The paper first introduces what it calls the "exploration / exploitation trade-off" which is connected to a wide variety of existing innovation literatures on product versus product innovation, on dominant designs, and even to the role of targets and aspirations from Cyert and March. There are limited resources which will be devoted to either exploring new possibilities or to exploiting existing ones. March uses this as the framing for his discussion of learning processes.
Marches first set of models is a model of mutual learning with an organization. Essentially, he assumes that organizations learn routines based on the knowledge of its members and that members also learn from the organization through a process of socialization. He conclusion is that, "the gains to individuals from adapting rapidly to the code (which is consistently closer to reality than the average individual) are offset by second-order losses stemming from the fact that the code can learn only from individuals who deviate from it."
March models both a closed system and a more open system. In a turbulent environment (i.e., one in which the ground truth is shifting) organizations with any socialization are doomed unless turnover is introduced where new ideas can come in and keep the organization on at least part of a search path.
March's second model attempts to capture the effect of competition between organizations on learning and shows an important effect of competition. He explains that, "as the number of competitors increases, the contribution of the variance to competitive advantage increases until at the limit, as N goes to infinity, the mean becomes irrelevant."
Marches takeaways are connected to "old wisdom." Adjustment to codes within organization is a threat to learning that can have bad effects.
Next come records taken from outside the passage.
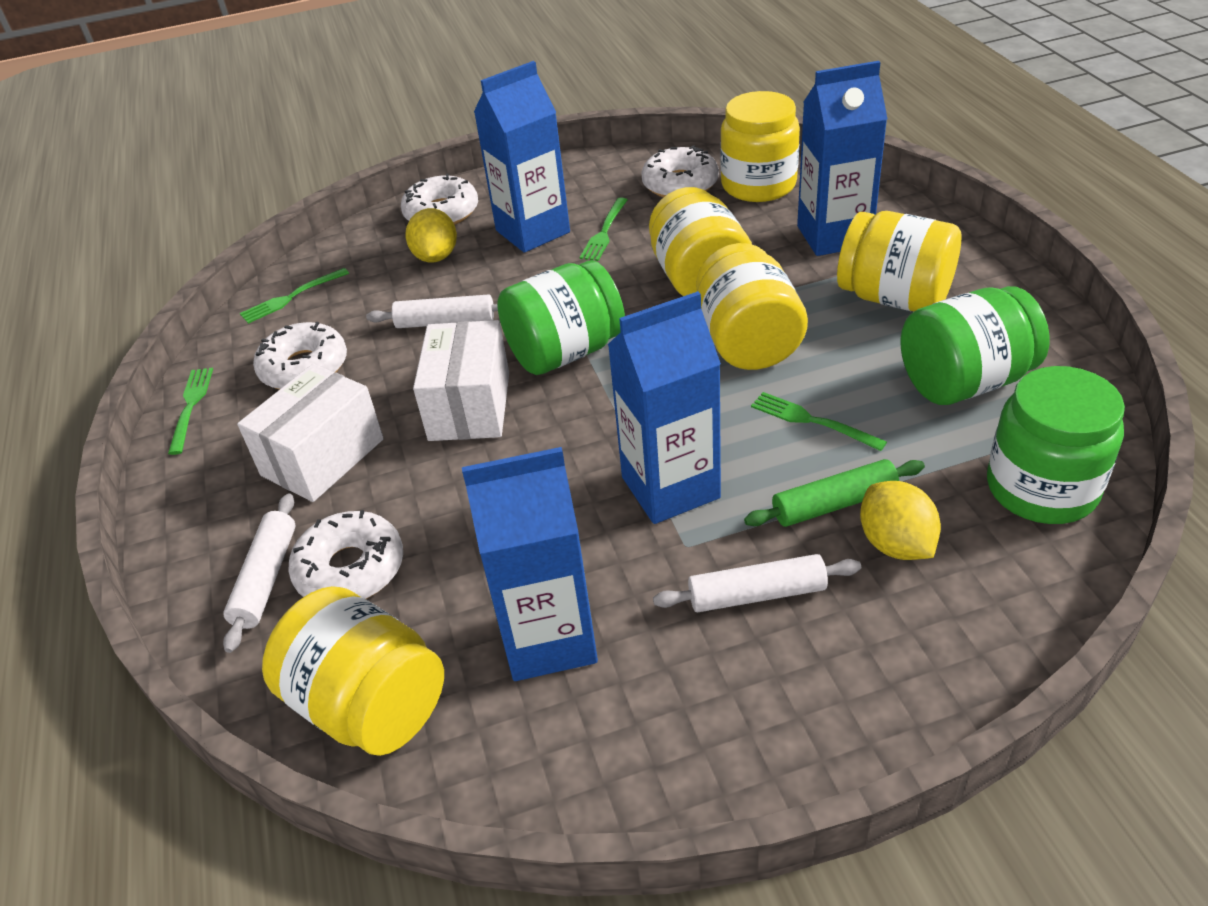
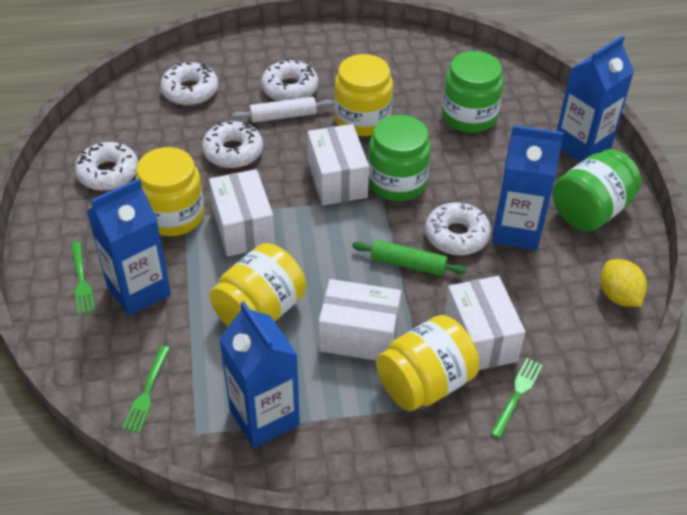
green fork: 4 -> 3
white box: 2 -> 4
white donut: 4 -> 5
white rolling pin: 3 -> 1
yellow jar: 5 -> 4
yellow lemon: 2 -> 1

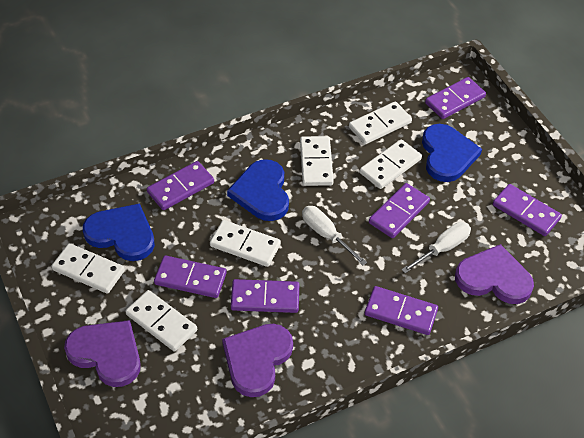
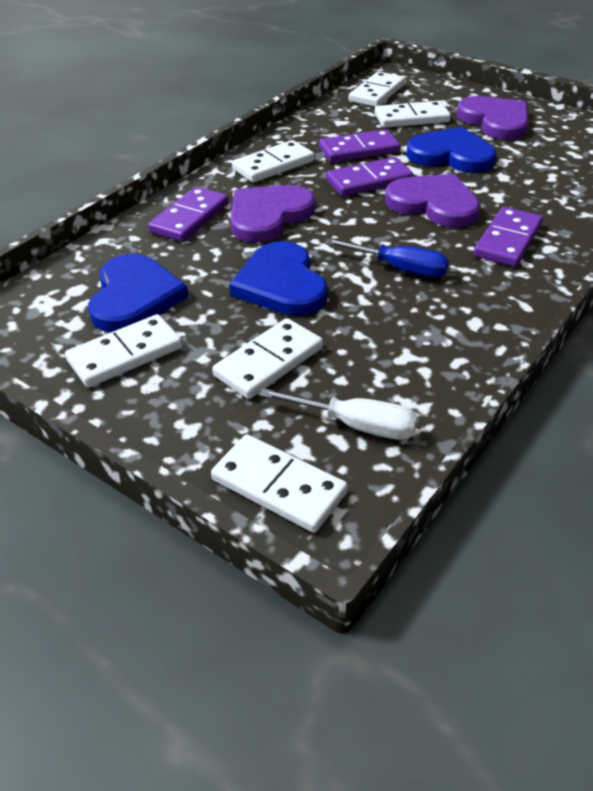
blue screwdriver: 0 -> 1
purple domino: 7 -> 4
white screwdriver: 2 -> 1

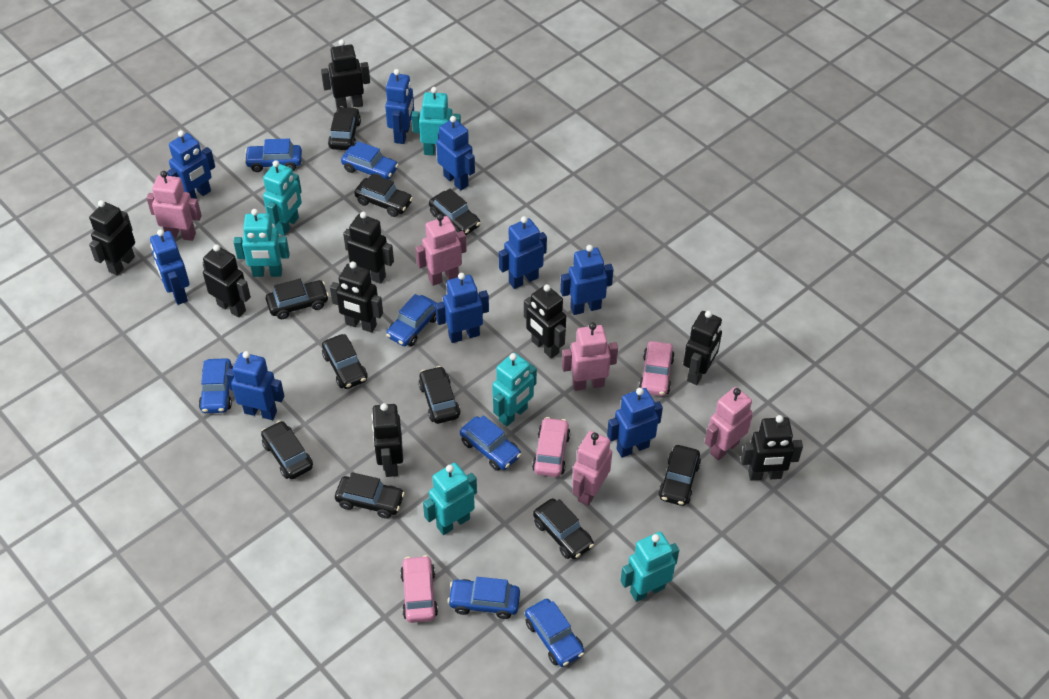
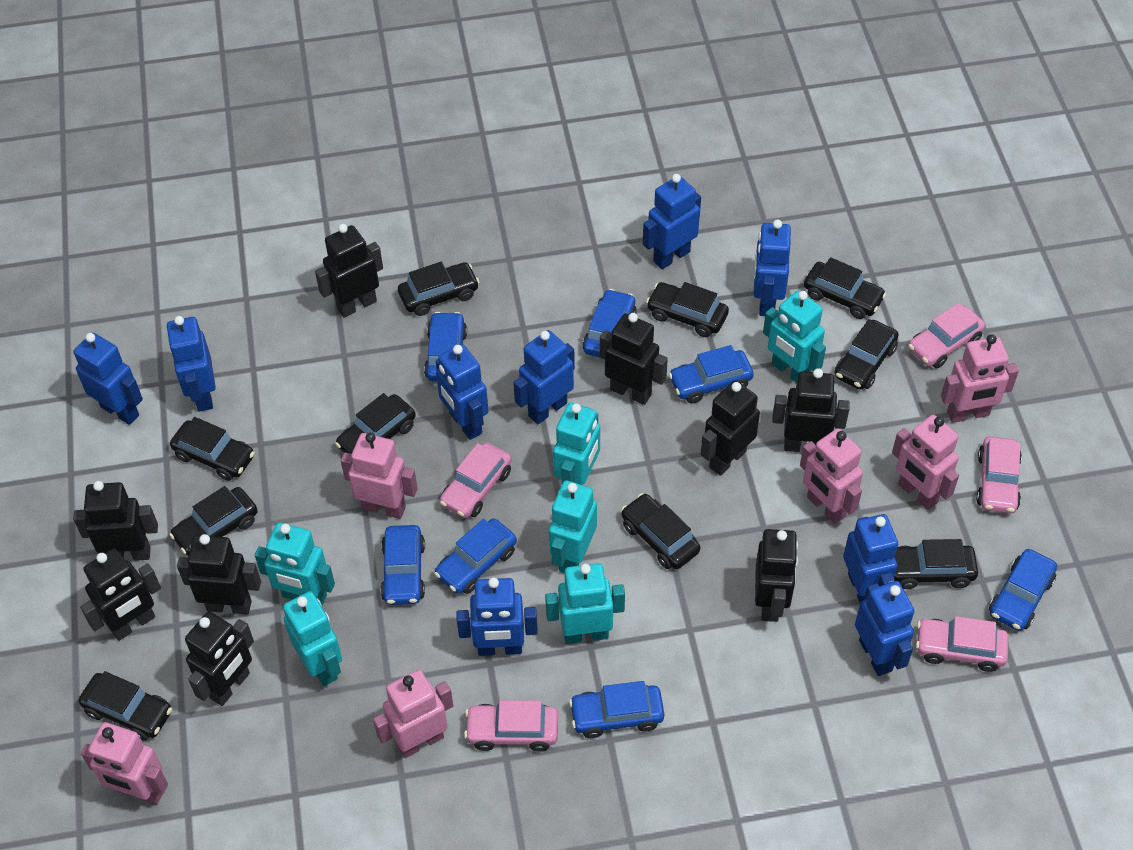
pink car: 3 -> 5
pink robot: 5 -> 6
In general, "the returns to fast learning are not all positive, that rapid socialization may hurt the socializers even as it helps the socialized, that the development of knowledge may depend on maintaining an influx of the naive, and ignorant, and that the competitive victory does not reliably got to the properly educated."
Theoretical and practical relevance:
Marches article has been cited more than 6,000 times and is one of the most highly cited articles in the organizations literature. It is a critical piece in the literature on organization learning. Moreover, it is a go-to citation for anybody talking about exploration and exploitation -- a framing which has become key and frequently present and has even found its way into the titles of hundreds of papers.